Viceroy Research published a mini-update on Globe Life (NYSE: GL — $7.94 billion), a supplemental life insurance company that operates through a network of independent salespeople. Viceroy concluded that Globe Life “appears to be the target of an SEC investigation” because the SEC responded to Viceroy’s FOIA request using a B7A exemption, “which protects from disclosure records compiled for law enforcement purposes.”
Recent Resignations
Notable executive departures disclosed in the past week include:
CFO of Cerence (NASDAQ: CRNC — $167 million) resigned after two months “for personal reasons.” The prior CFO lasted two years and in May 2022 the company’s third-from-last CFO resigned after just one month. The company is audited by BDO USA and is down ~85% in the last year.
CFO of Marti Technologies (NYSE: MRT — $104 million) resigned after seven months. The company’s prior CFO resigned in October 2023 after two years and the company is down ~80% since its July 2023 SPAC merger.
CEO and CFO of Petrobras (NYSE: PBR — $96.4 billion) were both removed from their positions after a little over one year. The Brazilian oil giant has had eight different CEOs, four different CFOs, and four different board chairs in the last five years.
CFO of Berkshire Hills Bancorp (NYSE: BHLB — $1.02 billion) “has decided to step down to pursue other interests” after one and a half years. The bank has had three different CEOs, four different CFOs, and fourteen board departures in the last five years.
CFO of Cirrus Logic (NASDAQ: CRUS — $5.93 billion) resigned “due to his pursuit of other professional opportunities outside the semiconductor industry” after two and a half years.
CFO of ProFrac Holding Corp (NASDAQ: ACDC — $1.44 billion) resigned after a little less than two and a half years. In February, the company’s Chief Operating Officer was “terminated” after one year and in September 2023 the company’s Chief Legal Officer “entered into a severance agreement” after nearly two years.
Homer Sun, board member of Gogoro (NASDAQ: GGR — $369 million), resigned after two and a half years “due to personal reasons.” The company is down ~85% since its April 2022 SPAC merger and in July 2022 Bonitas Research called the company “a cash-burning over-valued stock promotion with declining user growth.”

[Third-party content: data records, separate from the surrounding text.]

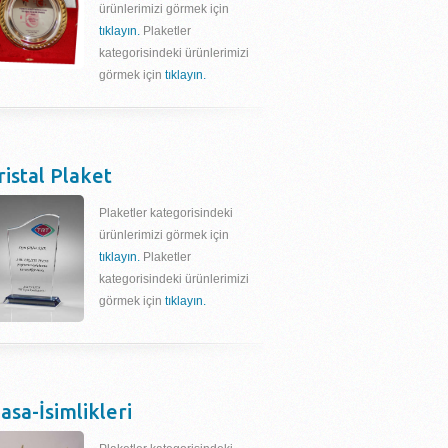
ürünlerimizi görmek için
tıklayın.
Plaketler
kategorisindeki ürünlerimizi
görmek için
tıklayın.
ristal Plaket
Plaketler kategorisindeki
ürünlerimizi görmek için
tıklayın.
Plaketler
kategorisindeki ürünlerimizi
görmek için
tıklayın.
asa-İsimlikleri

Data for this section is provided by VerityData from VerityPlatform.com
What to Read
“Top fitness company CEO suspended amid federal probes, allegedly threatened to decapitate franchisee: report” (New York Post)
“More shockingly, XPonential boss Anthony Geisler, who founded the company in 2017 and took it public in 2021, allegedly threatened to decapitate a franchise owner during a contentious mediation session, according to a Businessweek report and confirmed by the owner to The Post.”

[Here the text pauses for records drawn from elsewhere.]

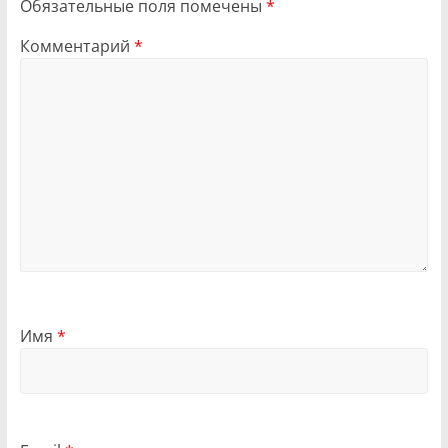
Обязательные поля помечены
*
Комментарий
*
Имя
*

“A Famed Car Designer’s Doomed Attempt to Challenge Tesla” (WSJ)
“It struggled in its early years with a limited budget. To drum up interest, the company showed off a concept vehicle, a curvaceous four-door sports car, in a 2017 marketing video. It was filmed slowly rolling down a desert road in front of a field of wind turbines.…
Six months after the company went public, the Fiskers took out a loan against their shares and bought a $21.8 million home in the Hollywood Hills with panoramic views of the Los Angeles skyline. The Fiskers sold around $20 million in shares in three transactions that same year, according to SEC filings.”
“EXCLUSIVE: Citron Research's Andrew Left Is Short GameStop Again” (Benzinga)
“Left said short sellers are now more cautious and understand the gamification of the market. For years, hedge funds have known how to trade short squeezes, Left added. While Left bet against GameStop this week, he's doing less short reports now, saying that the market got crowded, and the risk reward isn't worth it.”